• [Parts of the exercise]
A. According to the Lyme disease study summary, what percentage of patients self-administered the treatment?
B. Translate this sentence from the Lyme disease study summary into Spanish: "76 patients were identified and records were available for 72, of which 79% were treated from 2007."
C. Please carry on the Lyme disease study summary from its last sentence.

• [Page text]
Longer treatment: better outcome

Management of suspected Lyme borreliosis: experience from an outpatient antibiotic therapy service.’ White B, Seaton RA, Evans TJ. QJM 2013; 106:133–38.

Lyme disease in a Glasgow ID Clinic

This study looks at the ‘real world experience’ of an infectious diseases clinic in Glasgow using Outpatient Parenteral Antibiotic Treatment (OPAT), in the form of intravenous ceftriaxone, for treatment of suspected or proven Lyme disease. The conclusion given in the abstract is that “OPAT was an effective way of administering IV treatment for LB but should not be undertaken lightly due to the high rate of adverse events and low rates of success in certain patients groups seen in this study.”

However, there are other elements of the study that LDA thought worth drawing to clinicians’ attention. We present an outline of the study and LDA’s response below.

The paper is a retrospective review of all patients with suspected Lyme disease treated with outpatient intravenous ceftriaxone in Glasgow from January 2000 to June2011. It looks at outcomes, appropriateness of current guidelines when applied to the ‘real world’ of clinical practice and records any adverse effects of treatment. Most patients (91.7%) self-administered the treatment through a peripheral or central venous cannula following training.


76 patients were identified and records were available for 72, of which 79% were treated from 2007.

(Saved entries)
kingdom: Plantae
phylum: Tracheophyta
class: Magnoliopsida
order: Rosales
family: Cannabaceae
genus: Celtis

• [Task-by-task answers]
A. 91.7% of patients self-administered the treatment after training.

B. Se identificaron 76 pacientes y había historiales disponibles para 72, de los cuales el 79 % recibió tratamiento a partir de 2007.

C.
The clinic deals with referrals for 7 of the 14 Scottish Health Boards in a ‘highly endemic region.’

  • 68% of the referrals were from Greater Glasgow & Clyde Health Board.
  • Median age: 42 years (range 15 – 89 years). 56% were female.
  • 39% came from General practice and 38% from Neurology.
  • The majority of patients had positive/equivocal serology; 18% of patients were seronegative.
  • 76% had ‘potential tick exposure or risk factors for LB’ and 39% had recollection of one or more tick bites. 19% had ‘no recollection of a tick bite and no identifiable risk factor for LB.’

Suspected diagnoses at referral:

Neuroborreliosis 60%, Chronic Lyme borreliosis 17%, Lyme Arthritis 15%, Early Lyme borreliosis 4%, Cardiac Lyme borreliosis 3%, Uveitis 1%.

Common Symptoms included:

Nerve root pain and peripheral sensory problems 47%, Fatigue 44%, Joint pain 26%, Headache 15%, Muscle weakness 13%, Seventh Nerve/Facial palsy 10%, Cognitive problems 10%, Muscle pain 8%, Hearing Loss/ Tinnitus 7%, Inflammatory arthritis 7%.

In general: ‘A wide range of symptoms were reported and multiple symptoms common.’

Erythema migrans rash was present in only 4% of patients, with unspecified rash in 4%.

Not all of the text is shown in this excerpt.